# Adacompress: Adaptive compression for online computer vision services

## Contents

## Presented by

Ahmed Hussein Salamah

## Introduction

Big data and deep learning have been merged to create the great success of artificial intelligence which increases the burden on the network's speed, computational complexity, and storage in many applications. The image Classification task is one of the most important computer vision tasks which has shown a high dependency on Deep Neural Networks to improve their performance in many applications. Recently, they tend to use different image classification models on the cloud just to share the computational power between the different users as mentioned in this paper (e.g., SenseTime, Baidu Vision and Google Vision, etc.). Most of the researchers in the literature work to improve the structure and increase the depth of DNNs to achieve better performance from the point of how the features are represented and crafted using Conventional Neural Networks (CNNs). As the most well-known image classification datasets (e.g. ImageNet) are compressed using JPEG and this compression technique is optimized for Human Visual System (HVS) but not the machines (i.e. DNNs), so to be aligned with HVS the authors have to reconfigure the JPEG while maintaining the same classification accuracy. JPEG is a lossy form of compression meaning some information will be lost though for the benefit of an improved compression ratio.

## Methodology

**Figure 1:**Comparing to the conventional solution, the authors [1] solution can update the compression strategy based on the backend model feedback

One of the major parameters that can be changed in the JPEG pipeline is the quantization table, which is the main source of artifacts added in the image to make it lossless compression as shown in [1, 4]. The authors got motivated to change the JPEG configuration to optimize the uploading rate of different cloud computer vision without considering pre-knowledge of the original model and dataset. In contrast to the authors in [2, 3, 5] which they adjust the JPEG configuration according to retrain the parameters or the structure of the model. They considered the lack of undefined quantization level which decreases the image rate and quality but the deep learning model can still recognize it as shown in [4]. The authors in [1] used Deep Reinforcement learning (DRL) in an online manner to choose the quantization level to upload an image to the cloud for the computer vision model and this is the only approach to design an adaptive JPEG based on *RL mechanism*.
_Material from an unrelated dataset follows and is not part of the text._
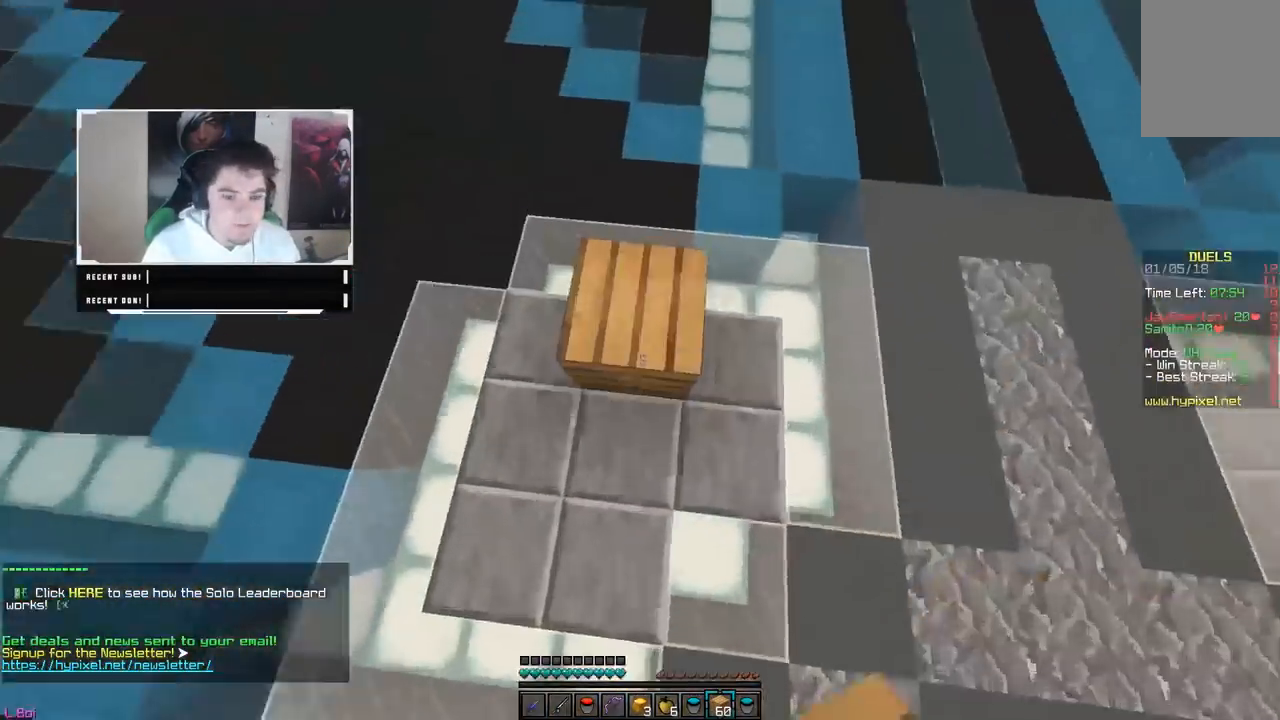
{"keys": ["d", "w"], "mouse": [], "events": [[83, "mouse_right", "up"], [200, "d", "down"]]}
The approach is designed based on an interactive training environment which represents any computer vision cloud services, then they needed a tool to evaluate and predict the performance of quantization level on an uploaded image, so they used a deep Q neural network agent. They feed the agent with a reward function which considers two optimization parameters, accuracy and image size. It works as iterative behavior interacting with the environment. The environment is exposed to different images with different virtual redundant information that needs an adaptive solution for each image to select the suitable compression level for the model. Thus, they designed an explore-exploit mechanism to train the agent on different scenery which is designed in deep Q agent as an inference-estimate-retain mechanism to control to restart the training procedure for each image. The authors verify their approach by providing some analysis and insight using Grad-Cam [8] by showing some patterns of each image with its own corresponding quality factor. Each image shows a different response from a deep model to show that images are more sensitive to large smooth areas, while is more robust compression for images with complex textures.
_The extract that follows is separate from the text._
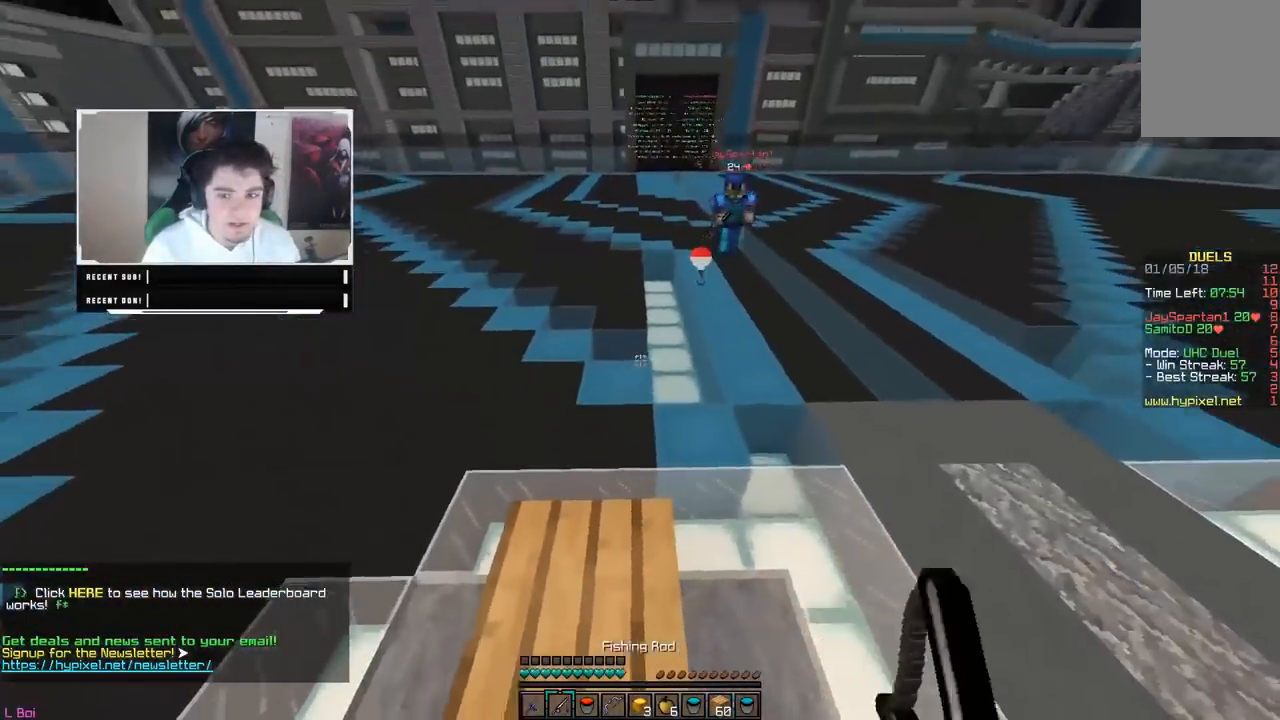
{"keys": ["d", "w"], "mouse": ["right"], "events": [[167, "mouse_right", "down"], [333, "mouse_right", "up"], [483, "mouse_right", "down"]]}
**What is a quantization table?**

Before getting to the quantization table first look a the basic architecture of JPEG's baseline system. This has 4 blocks FDCT (Fast Discrete Cosine Transformation), quantizer, statistical model, and entropy encoder. The FCDT block takes an input image separated into [math] n \times n [/math] blocks and applies a discrete cosine transformation creating DCT terms. These DCT terms are values from a relatively large discrete set that will be then mapped through the process of quantization to a smaller discrete set. This is accomplished with a quantization table at the quantizer block, which is designed to preserve low-frequency information at the cost of the high-frequency information. This preference for low frequency information is made because losing high frequency information isn't as impactful to the image when perceived by a humans visual system.

## Problem Formulation

The authors formulate the problem by referring to the cloud deep learning service as [math] \vec{y}_i = M(x_i)[/math] to predict results list [math] \vec{y}_i [/math] for an input image [math] x_i [/math], and for reference input [math] x \in X_{\rm ref} [/math] the output is [math] \vec{y}_{\rm ref} = M(x_{\rm ref}) [/math]. It is referred [math] \vec{y}_{\rm ref} [/math] as the ground truth label and also [math] \vec{y}_c = M(x_c) [/math] for compressed image [math] x_{c} [/math] with quality factor [math] c [/math].

\begin{align} \tag{1} \label{eq:accuracy}
\mathcal{A} =& \sum_{k}\min_jd(l_j, g_k) \\
& l_j \in \vec{y}_c, \quad j=1,...,5 \nonumber \\
& g_k \in \vec{y}_{\rm ref}, \quad k=1, ..., {\rm length}(\vec{y}_{\rm ref}) \nonumber \\
& d(x, y) = 1 \ \text{if} \ x=y \ \text{else} \ 0 \nonumber
\end{align}

The authors divided the used datasets according to their contextual group [math] X [/math] according to [6] and they compare their results using compression ratio [math] \Delta s = \frac{s_c}{s_{\rm ref}} [/math], where [math]s_{c}[/math] is the compressed size and [math]s_{\rm ref}[/math] is the original size, and accuracy metric [math] \mathcal{A}_c [/math] which is calculated based on the hamming distance of Top-5 of the output of softmax probabilities for both original and compressed images as shown in Eq. \eqref{eq:accuracy}. In the RL designing stage, continuous numerical vectors are represented as the input features to the DRL agent which is Deep Q Network (DQN). The challenges of using this approach are: (1) the state space of RL is too large to cover, so it should have more layers and nodes to the neural network which make the DRL agent hard to converge and time-consuming during training; (2) The DRL always start with the random initial state that should start to converge to high reward so it will start the train of the DQN. The authors solve this problem by using a pre-trained small model called MobileNetV2 as a feature extractor [math] \mathcal{E} [/math] for its ability in lightweight and image classification, and it is fixed during training the Q Network [math] \phi [/math]. The last convolution layer of [math] \mathcal{E} [/math] is connected as an input to the Q Network [math]\phi [/math], so by optimizing the parameters of Q network [math] \phi [/math], the RL agent's policy is updated.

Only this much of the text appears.